**Work instructions:**
Repeat the text of every record below word for word, and leave the pictures out of your answer.
[Opening Task inputs section]
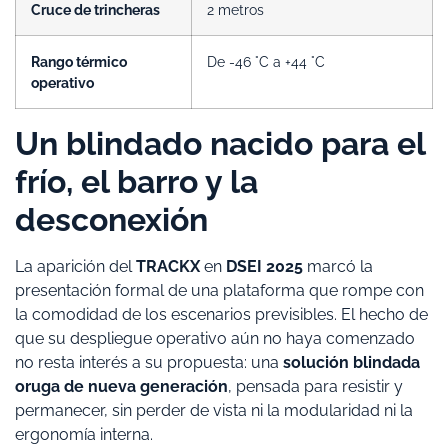
Cruce de trincheras
2 metros
Rango térmico
De -46 °C a +44 °C
operativo
Un blindado nacido para el
frío, el barro y la
desconexión
La aparición del
TRACKX
en
DSEI 2025
marcó la
presentación formal de una plataforma que rompe con
la comodidad de los escenarios previsibles. El hecho de
que su despliegue operativo aún no haya comenzado
no resta interés a su propuesta: una
solución blindada
oruga de nueva generación
, pensada para resistir y
permanecer, sin perder de vista ni la modularidad ni la
ergonomía interna.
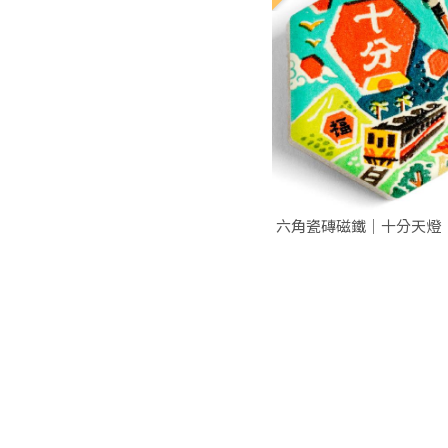
六角瓷磚磁鐵｜十分天燈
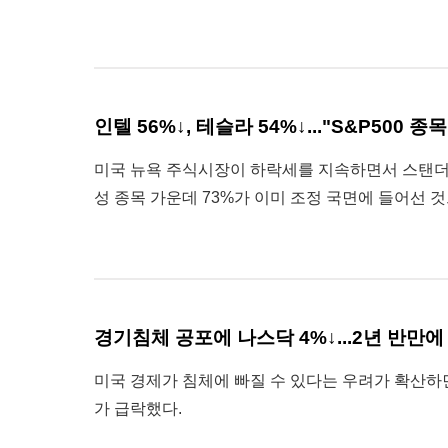
인텔 56%↓, 테슬라 54%↓..."S&P500 
미국 뉴욕 주식시장이 하락세를 지속하면서 스탠더드
성 종목 가운데 73%가 이미 조정 국면에 들어선 
경기침체 공포에 나스닥 4%↓...2년 반만
미국 경제가 침체에 빠질 수 있다는 우려가 확산하면
가 급락했다.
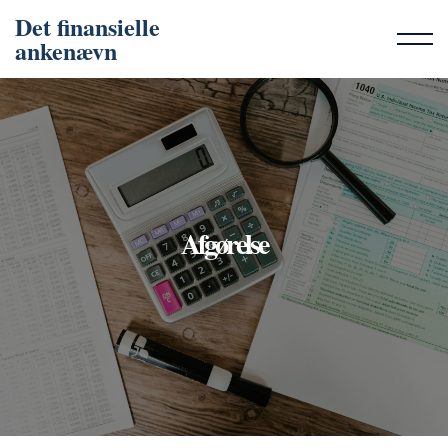
Det finansielle
ankenævn
Afgørelse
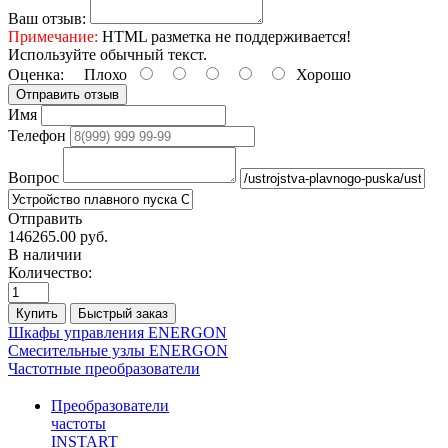
Ваш отзыв:
Примечание:
HTML разметка не поддерживается!
Используйте обычный текст.
Оценка:
Плохо
Хорошо
Отправить отзыв
Имя
Телефон
Вопрос
Отправить
146265.00 руб.
В наличии
Количество:
Купить
Быстрый заказ
Шкафы управления ENERGON
Смесительные узлы ENERGON
Частотные преобразователи
Преобразователи
частоты
INSTART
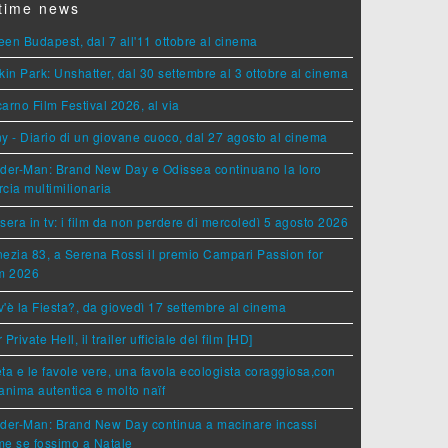
time news
en Budapest, dal 7 all'11 ottobre al cinema
kin Park: Unshatter, dal 30 settembre al 3 ottobre al cinema
arno Film Festival 2026, al via
y - Diario di un giovane cuoco, dal 27 agosto al cinema
der-Man: Brand New Day e Odissea continuano la loro
cia multimilionaria
sera in tv: i film da non perdere di mercoledì 5 agosto 2026
ezia 83, a Serena Rossi il premio Campari Passion for
lm 2026
'è la Fiesta?, da giovedì 17 settembre al cinema
 Private Hell, il trailer ufficiale del film [HD]
ta e le favole vere, una favola ecologista coraggiosa,con
anima autentica e molto naïf
ider-Man: Brand New Day continua a macinare incassi
e se fossimo a Natale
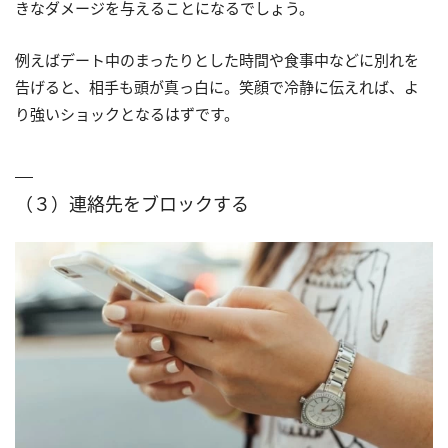
きなダメージを与えることになるでしょう。
例えばデート中のまったりとした時間や食事中などに別れを
告げると、相手も頭が真っ白に。笑顔で冷静に伝えれば、よ
り強いショックとなるはずです。
（３）連絡先をブロックする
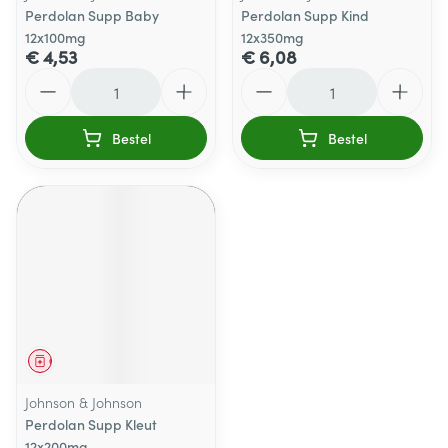
Perdolan Supp Baby
Perdolan Supp Kind
12x100mg
12x350mg
€ 4,53
€ 6,08
Aantal
Aantal
Bestel
Bestel
Geneesmiddel
Johnson & Johnson
Perdolan Supp Kleut
12x200mg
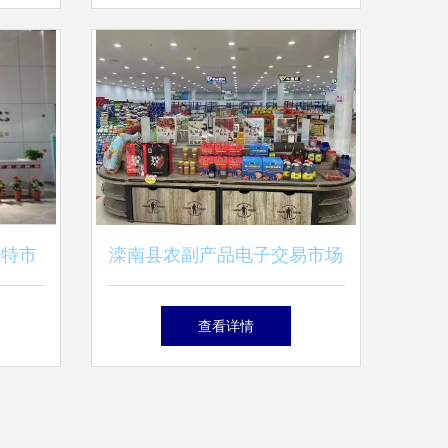
易中心火爆开启
浩特市
滦南县农副产品电子交易市场
商品交
正式开业 开启数字化交易新
查看详情
时代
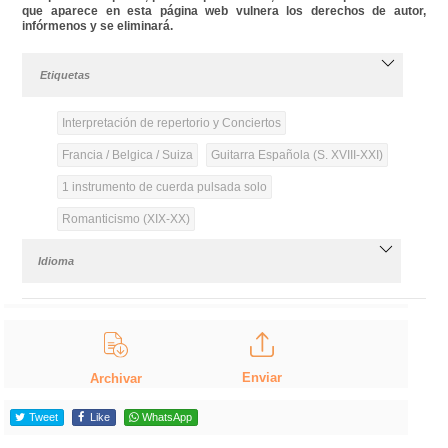
que aparece en esta página web vulnera los derechos de autor,
infórmenos y se eliminará.
Etiquetas
Interpretación de repertorio y Conciertos
Francia / Belgica / Suiza
Guitarra Española (S. XVIII-XXI)
1 instrumento de cuerda pulsada solo
Romanticismo (XIX-XX)
Idioma
Enviar
Archivar
Tweet
Like
WhatsApp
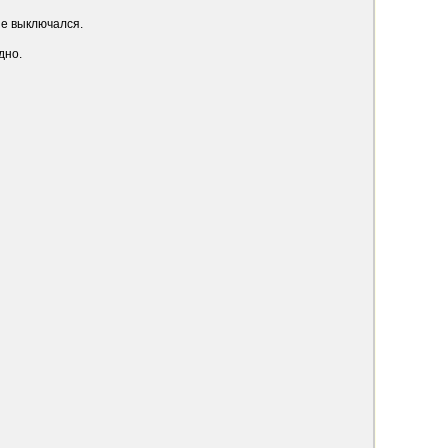
не выключался.
дно.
[Closing Task inputs section]
**Solution for this problem:**
Cruce de trincheras
2 metros
Rango térmico
De -46 °C a +44 °C
operativo
Un blindado nacido para el
frío, el barro y la
desconexión
La aparición del
TRACKX
en
DSEI 2025
marcó la
presentación formal de una plataforma que rompe con
la comodidad de los escenarios previsibles. El hecho de
que su despliegue operativo aún no haya comenzado
no resta interés a su propuesta: una
solución blindada
oruga de nueva generación
, pensada para resistir y
permanecer, sin perder de vista ni la modularidad ni la
ergonomía interna.
六角瓷磚磁鐵｜十分天燈
인텔 56%↓, 테슬라 54%↓..."S&P500 
미국 뉴욕 주식시장이 하락세를 지속하면서 스탠더드
성 종목 가운데 73%가 이미 조정 국면에 들어선 
경기침체 공포에 나스닥 4%↓...2년 반만
미국 경제가 침체에 빠질 수 있다는 우려가 확산하면
가 급락했다.
Det finansielle
ankenævn
Afgørelse
Ваш отзыв:
Примечание:
HTML разметка не поддерживается!
Используйте обычный текст.
Оценка:
Плохо
Хорошо
Отправить отзыв
Имя
Телефон
Вопрос
Отправить
146265.00 руб.
В наличии
Количество:
Купить
Быстрый заказ
Шкафы управления ENERGON
Смесительные узлы ENERGON
Частотные преобразователи
Преобразователи
частоты
INSTART
time news
en Budapest, dal 7 all'11 ottobre al cinema
kin Park: Unshatter, dal 30 settembre al 3 ottobre al cinema
arno Film Festival 2026, al via
y - Diario di un giovane cuoco, dal 27 agosto al cinema
der-Man: Brand New Day e Odissea continuano la loro
cia multimilionaria
sera in tv: i film da non perdere di mercoledì 5 agosto 2026
ezia 83, a Serena Rossi il premio Campari Passion for
lm 2026
'è la Fiesta?, da giovedì 17 settembre al cinema
 Private Hell, il trailer ufficiale del film [HD]
ta e le favole vere, una favola ecologista coraggiosa,con
anima autentica e molto naïf
ider-Man: Brand New Day continua a macinare incassi
e se fossimo a Natale
きなダメージを与えることになるでしょう。
例えばデート中のまったりとした時間や食事中などに別れを
告げると、相手も頭が真っ白に。笑顔で冷静に伝えれば、よ
り強いショックとなるはずです。
（３）連絡先をブロックする
Perdolan Supp Baby
Perdolan Supp Kind
12x100mg
12x350mg
€ 4,53
€ 6,08
Aantal
Aantal
Bestel
Bestel
Geneesmiddel
Johnson & Johnson
Perdolan Supp Kleut
12x200mg
易中心火爆开启
浩特市
滦南县农副产品电子交易市场
商品交
正式开业 开启数字化交易新
查看详情
时代
que aparece en esta página web vulnera los derechos de autor,
infórmenos y se eliminará.
Etiquetas
Interpretación de repertorio y Conciertos
Francia / Belgica / Suiza
Guitarra Española (S. XVIII-XXI)
1 instrumento de cuerda pulsada solo
Romanticismo (XIX-XX)
Idioma
Enviar
Archivar
Tweet
Like
WhatsApp
не выключался.
дно.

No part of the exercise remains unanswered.